**YOUR OBJECTIVE:** Please repeat the records exactly. The pictures are to be left out.

(Records from a dataset)

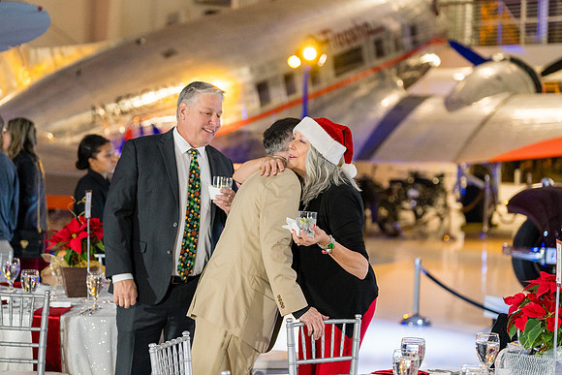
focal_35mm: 92
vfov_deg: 14.9
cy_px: 188
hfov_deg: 22.1
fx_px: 1436
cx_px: 281
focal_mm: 92
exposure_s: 1/250
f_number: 2.8
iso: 3200
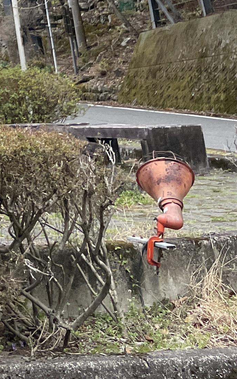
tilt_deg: +14.7
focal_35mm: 101
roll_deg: +1.3
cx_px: -383
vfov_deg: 19.0
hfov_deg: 10.6
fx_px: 1043
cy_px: -122
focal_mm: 4.2
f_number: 1.6
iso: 32
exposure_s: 1/988
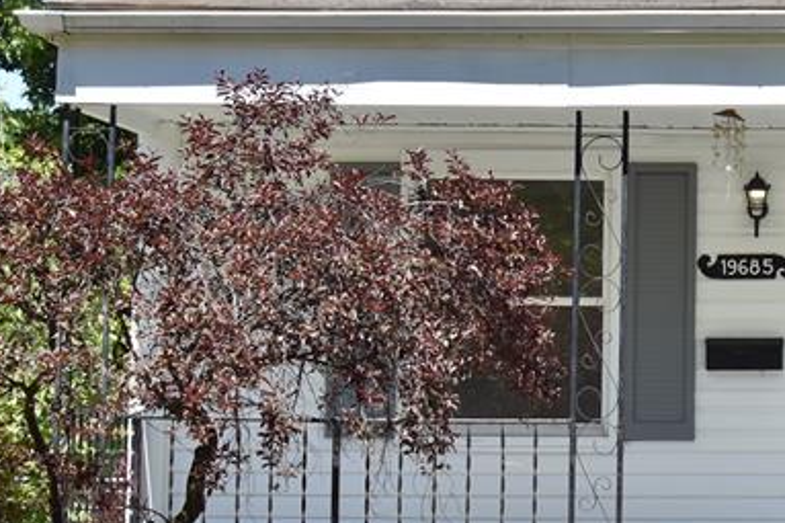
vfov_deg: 9.8
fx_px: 3059
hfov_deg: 14.3
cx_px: 890
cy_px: 224
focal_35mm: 140
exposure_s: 1/3200
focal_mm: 35
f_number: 5
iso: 400
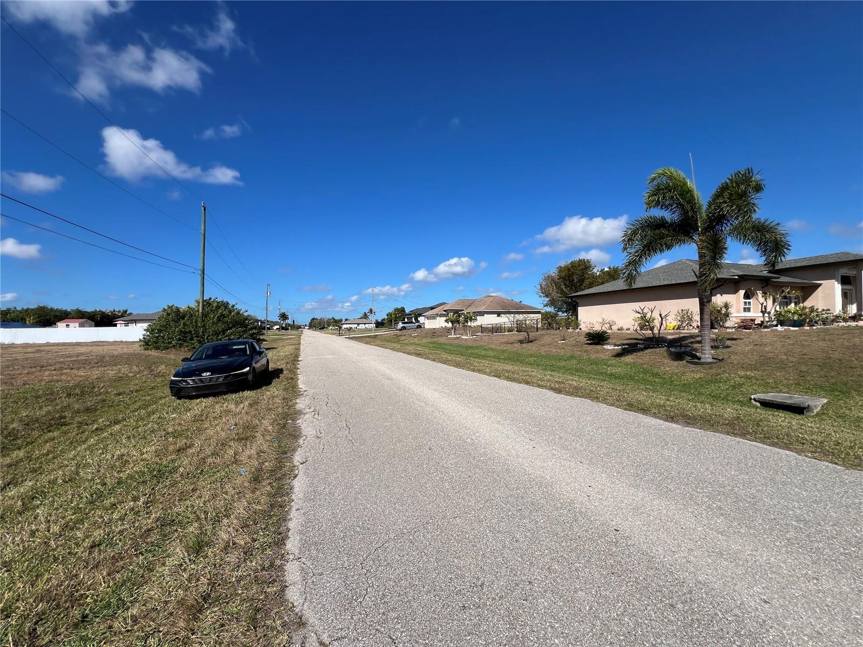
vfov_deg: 89.9
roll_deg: +1.9
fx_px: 324
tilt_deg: +0.4
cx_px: 432
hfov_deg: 106.2
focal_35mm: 13
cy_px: 324
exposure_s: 1/3040
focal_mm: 1.57
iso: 32
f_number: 1.8
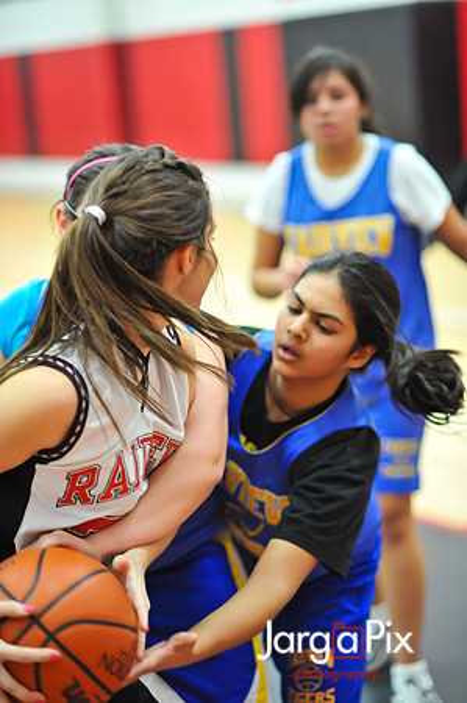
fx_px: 1658
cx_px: 234
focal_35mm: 85
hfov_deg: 16.0
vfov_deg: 23.9
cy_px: 352
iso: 4000
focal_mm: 85
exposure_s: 1/500
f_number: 2
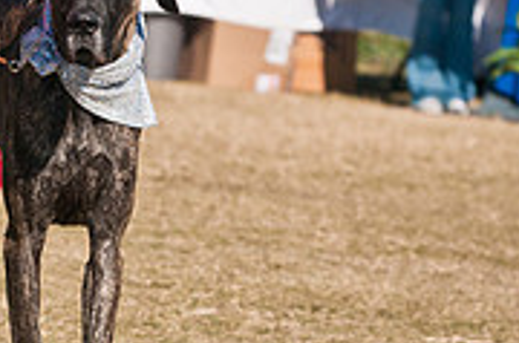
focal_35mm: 654
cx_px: -98
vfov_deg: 2.1
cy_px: -10
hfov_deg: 3.2
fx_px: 9398
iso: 400
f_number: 5.6
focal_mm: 135
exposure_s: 1/3200
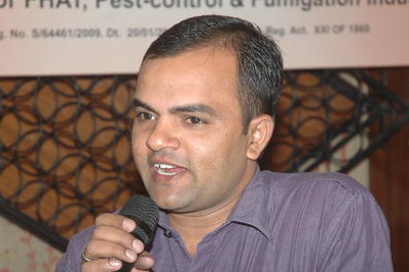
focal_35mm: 157
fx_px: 1783
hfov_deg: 13.1
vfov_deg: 8.7
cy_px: 184
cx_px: 195
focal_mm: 70
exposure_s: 1/60
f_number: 4.5
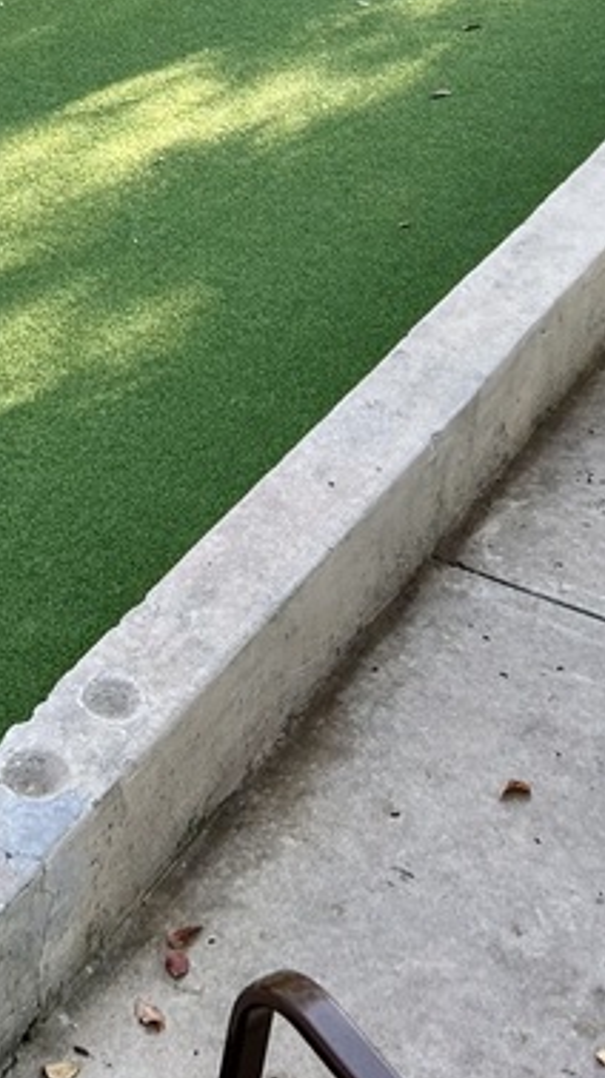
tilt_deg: -11.2
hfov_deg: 14.5
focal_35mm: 81
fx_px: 2315
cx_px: -60
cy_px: -416
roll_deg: -0.3
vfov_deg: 22.7
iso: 40
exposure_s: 1/121
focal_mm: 5.7
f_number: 1.5
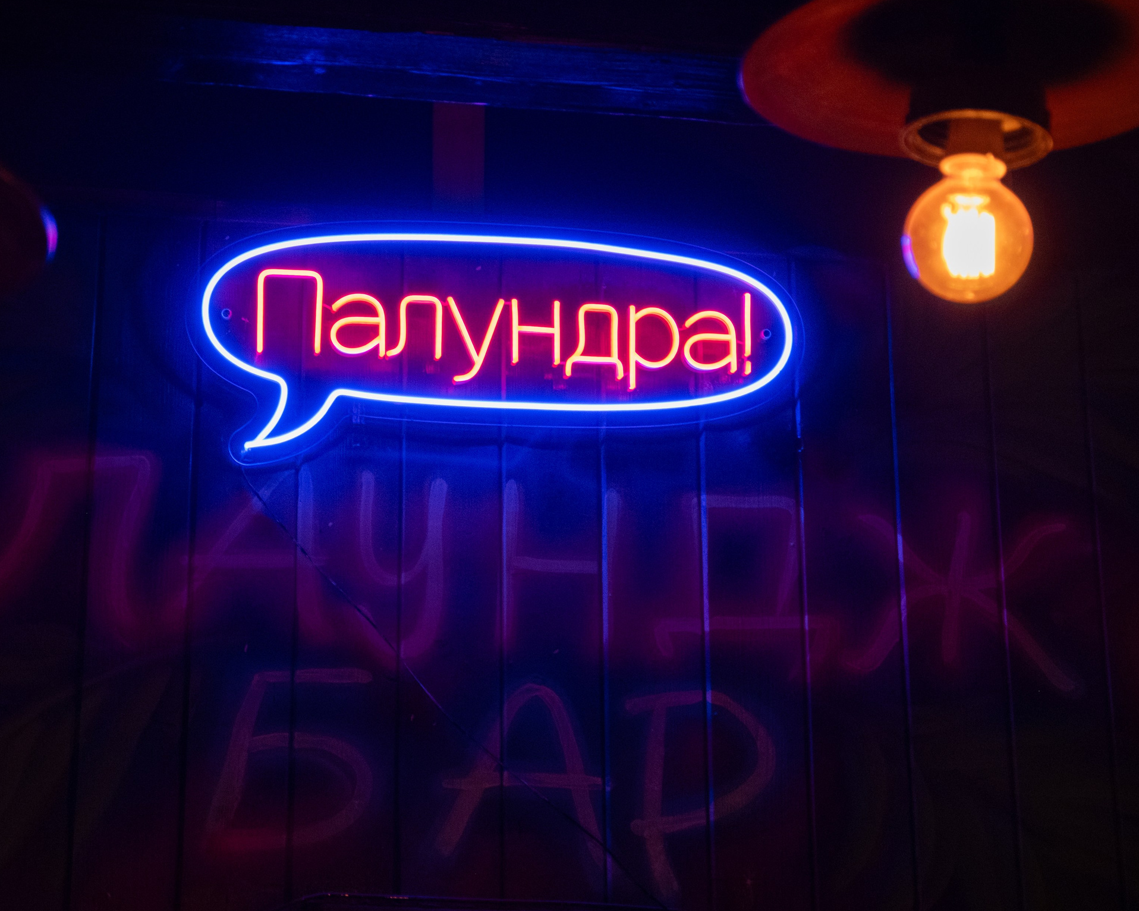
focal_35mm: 74
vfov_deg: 20.7
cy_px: 419
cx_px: 419
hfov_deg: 25.6
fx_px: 2495
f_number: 3.6
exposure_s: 1/110
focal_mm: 39
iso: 3200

**OUTPUT OF THE EXERCISE:**
focal_35mm: 92
vfov_deg: 14.9
cy_px: 188
hfov_deg: 22.1
fx_px: 1436
cx_px: 281
focal_mm: 92
exposure_s: 1/250
f_number: 2.8
iso: 3200
tilt_deg: +14.7
focal_35mm: 101
roll_deg: +1.3
cx_px: -383
vfov_deg: 19.0
hfov_deg: 10.6
fx_px: 1043
cy_px: -122
focal_mm: 4.2
f_number: 1.6
iso: 32
exposure_s: 1/988
vfov_deg: 9.8
fx_px: 3059
hfov_deg: 14.3
cx_px: 890
cy_px: 224
focal_35mm: 140
exposure_s: 1/3200
focal_mm: 35
f_number: 5
iso: 400
vfov_deg: 89.9
roll_deg: +1.9
fx_px: 324
tilt_deg: +0.4
cx_px: 432
hfov_deg: 106.2
focal_35mm: 13
cy_px: 324
exposure_s: 1/3040
focal_mm: 1.57
iso: 32
f_number: 1.8
fx_px: 1658
cx_px: 234
focal_35mm: 85
hfov_deg: 16.0
vfov_deg: 23.9
cy_px: 352
iso: 4000
focal_mm: 85
exposure_s: 1/500
f_number: 2
focal_35mm: 654
cx_px: -98
vfov_deg: 2.1
cy_px: -10
hfov_deg: 3.2
fx_px: 9398
iso: 400
f_number: 5.6
focal_mm: 135
exposure_s: 1/3200
focal_35mm: 157
fx_px: 1783
hfov_deg: 13.1
vfov_deg: 8.7
cy_px: 184
cx_px: 195
focal_mm: 70
exposure_s: 1/60
f_number: 4.5
tilt_deg: -11.2
hfov_deg: 14.5
focal_35mm: 81
fx_px: 2315
cx_px: -60
cy_px: -416
roll_deg: -0.3
vfov_deg: 22.7
iso: 40
exposure_s: 1/121
focal_mm: 5.7
f_number: 1.5
focal_35mm: 74
vfov_deg: 20.7
cy_px: 419
cx_px: 419
hfov_deg: 25.6
fx_px: 2495
f_number: 3.6
exposure_s: 1/110
focal_mm: 39
iso: 3200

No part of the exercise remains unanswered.